Riforma meloni: una pietra tombale sulla democrazia parlamentare italiana

Scoprendo lentamente, una ad una, le sue carte, Fratelli d’Italia mostra finalmente il suo autentico e antico volto di partito nostalgico del Regime fascista. Di partito che dalle ceneri di quel regime è nato nel 1946, che quel regime ha costantemente guardato come il migliore della storia d’Italia, che a quel regime ambisce con tutta evidenza a riportare il nostro Paese.

L’ultima carta – come sempre sgangherata ma come sempre pericolosissima – è una riforma istituzionale che punta a quattro obiettivi:

– l’elezione diretta del presidente del consiglio da parte dell’elettorato;
– un meccanismo elettorale che darebbe alle liste collegate al presidente eletto, qualunque percentuale abbiano ottenuto, il 55% dei seggi parlamentari;
– l’estromissione del Presidente della Repubblica da qualsiasi possibilità di gestire le crisi di governo;
– l’estromissione del Parlamento da qualsiasi possibilità di decidere un cambio di maggioranza.

Al riguardo Gaetano Azzariti parla di “un premierato assoluto che – pur passando per una finta fiducia iniziale – ci allontanerebbe sia dalle forme di governo parlamentare, dove sono le camere a dare la fiducia reale al governo, sia da quelle presidenziali, dove gli equilibri sono garantiti da una netta separazione dei poteri.

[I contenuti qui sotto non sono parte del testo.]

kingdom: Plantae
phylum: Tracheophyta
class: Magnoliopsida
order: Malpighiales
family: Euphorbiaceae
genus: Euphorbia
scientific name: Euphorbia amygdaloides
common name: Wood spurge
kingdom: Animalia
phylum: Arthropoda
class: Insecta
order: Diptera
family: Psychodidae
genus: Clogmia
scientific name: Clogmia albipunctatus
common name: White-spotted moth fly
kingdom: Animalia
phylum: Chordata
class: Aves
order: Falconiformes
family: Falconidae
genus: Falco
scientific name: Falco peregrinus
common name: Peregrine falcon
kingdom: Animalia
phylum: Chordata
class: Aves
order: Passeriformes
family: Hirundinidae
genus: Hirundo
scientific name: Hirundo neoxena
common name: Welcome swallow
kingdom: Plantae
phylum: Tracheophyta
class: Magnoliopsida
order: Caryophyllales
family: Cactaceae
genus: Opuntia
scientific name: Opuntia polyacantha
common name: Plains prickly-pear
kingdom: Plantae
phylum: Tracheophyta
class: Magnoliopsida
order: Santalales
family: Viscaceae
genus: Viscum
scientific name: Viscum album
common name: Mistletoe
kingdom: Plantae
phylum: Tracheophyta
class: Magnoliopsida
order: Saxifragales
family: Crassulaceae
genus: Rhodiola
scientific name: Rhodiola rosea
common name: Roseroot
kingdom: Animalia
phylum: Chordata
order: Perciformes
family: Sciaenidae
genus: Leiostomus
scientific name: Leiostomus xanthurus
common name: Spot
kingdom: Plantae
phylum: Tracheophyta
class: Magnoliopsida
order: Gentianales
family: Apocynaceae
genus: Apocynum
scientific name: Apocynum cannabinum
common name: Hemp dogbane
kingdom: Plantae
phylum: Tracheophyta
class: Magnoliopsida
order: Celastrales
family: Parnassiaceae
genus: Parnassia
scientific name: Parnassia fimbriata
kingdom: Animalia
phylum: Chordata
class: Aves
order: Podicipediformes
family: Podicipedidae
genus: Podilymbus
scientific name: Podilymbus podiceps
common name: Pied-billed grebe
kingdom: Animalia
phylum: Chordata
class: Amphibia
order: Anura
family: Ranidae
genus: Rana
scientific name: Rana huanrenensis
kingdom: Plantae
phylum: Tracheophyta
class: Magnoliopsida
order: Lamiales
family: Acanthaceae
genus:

Asservire il parlamento al governo tramite una forzata omogeneità di maggioranza politica vuol dire concentrare il potere sovrano nelle mani di un eletto del popolo. L’anticamera dell’autocrazia”.
Si tratta insomma di un progetto che non ha uguali in nessun paese democratico in quanto prevede la rottura di tutti i meccanismi di bilanciamento dei poteri e di garanzia della rappresentanza democratica.

In sé tuttavia il tentativo – che può essere fatto risalire a Licio Gelli ma il cui terreno è stato approntato da un trentennio di riforme istituzionali finalizzate a comprimere la rappresentanza – è in linea con quanto stanno tentando di fare da anni politici antidemocratici di tutto il mondo come Viktor Orban, come Donald Trump, come Jair Bolsonaro, come Recep Erdogan.

Ad aggiungere danno al danno è evidente sin da ora che se la riforma Meloni andasse in porto realizzerebbe di un mostro istituzionale autoritario che finirebbe col cozzare violentemente con l’autonomia differenziata, cioè con il progetto di fine dell’unità nazionale tenacemente perseguito da anni dalla Lega con la complicità di alcune regioni governate dal Pd. Il rischio, più che concreto, è quello di ritrovarsi nel giro di pochi anni con un monarca semi-assoluto che prova a governare una nazione che non esiste più in quanto tale, con tutte le conseguenze che ciò comporterebbe.

Una città in comune si schiera subito e in modo netto perché questa manovra venga respinta, in Parlamento, nelle piazze, e se sarà necessario nelle cabine referendarie come già avvenuto coi referendum del 2006 e del 2016. Riteniamo indispensabile che anche i consigli comunali prendano subito una posizione contraria e porteremo quindi una mozione anche nella nostra assemblea cittadina.

Oggi è infatti in gioco il diritto delle italiane e degli italiani di avere una rappresentanza democratica effettiva ed efficace, diritto garantito nel 1948 dalla Costituzione dopo il buio del fascismo, cui Fratelli d’Italia e i suoi alleati di governo ambiscono – passo dopo passo – a farci tornare.